House Bill 609, The Healthy and High Performing Schools Act, is sponsored by Reps. Pricey Harrison (D-Guilford), Susan Fisher (D-Buncombe) and Becky Carney (D-Mecklenburg). HB 609 is a near carbon-copy of the 2013 bill, which at that time was described as “a lengthy bill filled with mind-numbing amounts of detail in an attempt to micro-manage the lives of schoolchildren.”
The focus of the bill is nutrition and exercise for students of public schools, but it creates such a precise set of requirements as to be either unenforceable or to require an additional army of bureaucrats in the education establishment to enforce.
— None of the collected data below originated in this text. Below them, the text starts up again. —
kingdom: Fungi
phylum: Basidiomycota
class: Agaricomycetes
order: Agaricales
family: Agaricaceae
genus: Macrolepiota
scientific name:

The specifics of the bill’s requirements include:
- An attempt to define – to the milligram – what a “healthy” breakfast or lunch is
- Extra reimbursement would be provided to schools serving meals that meet these exacting specifications
- Additional reimbursement for schools serving at least one component of meals that is “locally and entirely unprocessed
- Making state government grants available for schools meeting specified physical activity goals
- The bill outlines – to the minute – the average amount of exercise children should engage in each week, broken down by grade level
- The bill also attempts to define and differentiate “moderate to vigorous physical activity” from other forms of exercise
- Requirement that public schools offer free breakfast for all students
- All food and drink sold in public schools, even from vending machines, must meet the nutritional requirements of the U.S. Department of Agriculture’s “HealthierUS School Challenge program” at the “Gold Award Level” – which is a part of Michelle Obama’s “Let’s Move” campaign to force children to eat healthier foods. Students across the country have roundly expressed disdain with the new food selections.
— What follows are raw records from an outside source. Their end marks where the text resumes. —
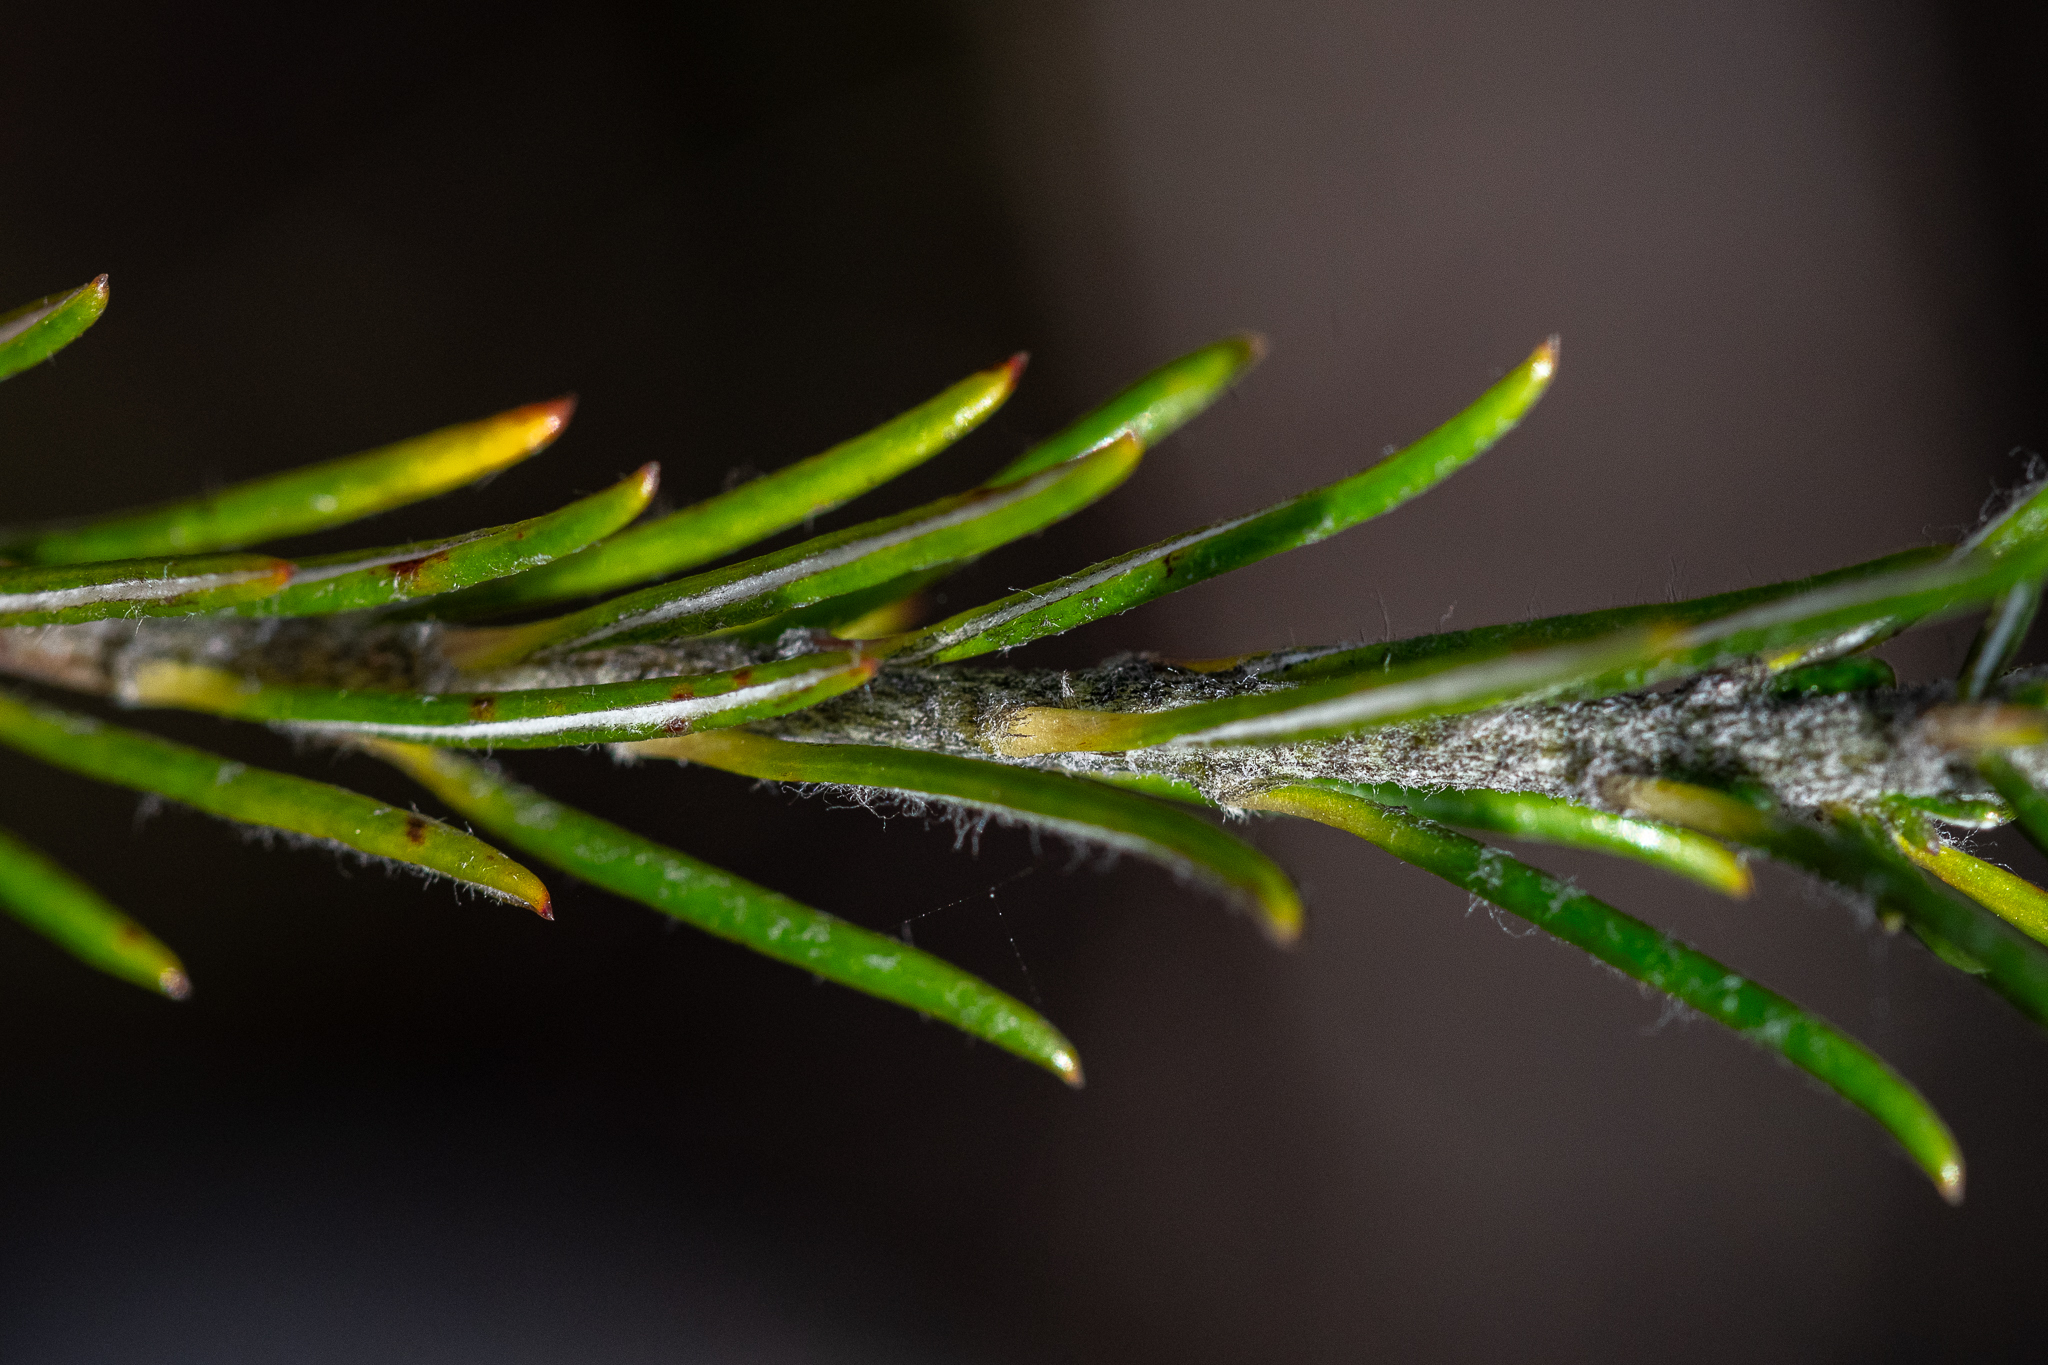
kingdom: Plantae
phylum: Tracheophyta
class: Magnoliopsida
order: Asterales
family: Asteraceae
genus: Metalasia
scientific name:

- Vending machines available in the teacher’s lounge are exempt from this requirement, however
- Schools violating these requirements will be forced to pay a fine of $500 per day
Other items included in the bill include the creation of an “environmental programs” office at DPI that, among other things, would be tasked with overseeing and monitoring the amount of recycling done at schools, and the development of an “environmental literacy” plan for schools.
There is no fiscal note attached to the bill, but there is little doubt the price tag to taxpayers would be significant. Not only would the additional expenditure for “healthy” meals and snacks be hefty, but the dizzying amount of data collection, tracking, monitoring and enforcement would require untold amounts of bureaucratic paperwork and the additional swarm of bureaucrats to push the papers. This growth of bureaucracy would exact a still greater toll on taxpayers.
House Bill 609 does nothing to address the failures of public schools nor does it work to improve the quality of education received by North Carolina students. But it does enlarge the government education bureaucracy, impose an absurd level of micromanagement upon the schools, and recklessly spend still more taxpayer dollars. For these reasons, it is this week’s Bad Bill of the Week.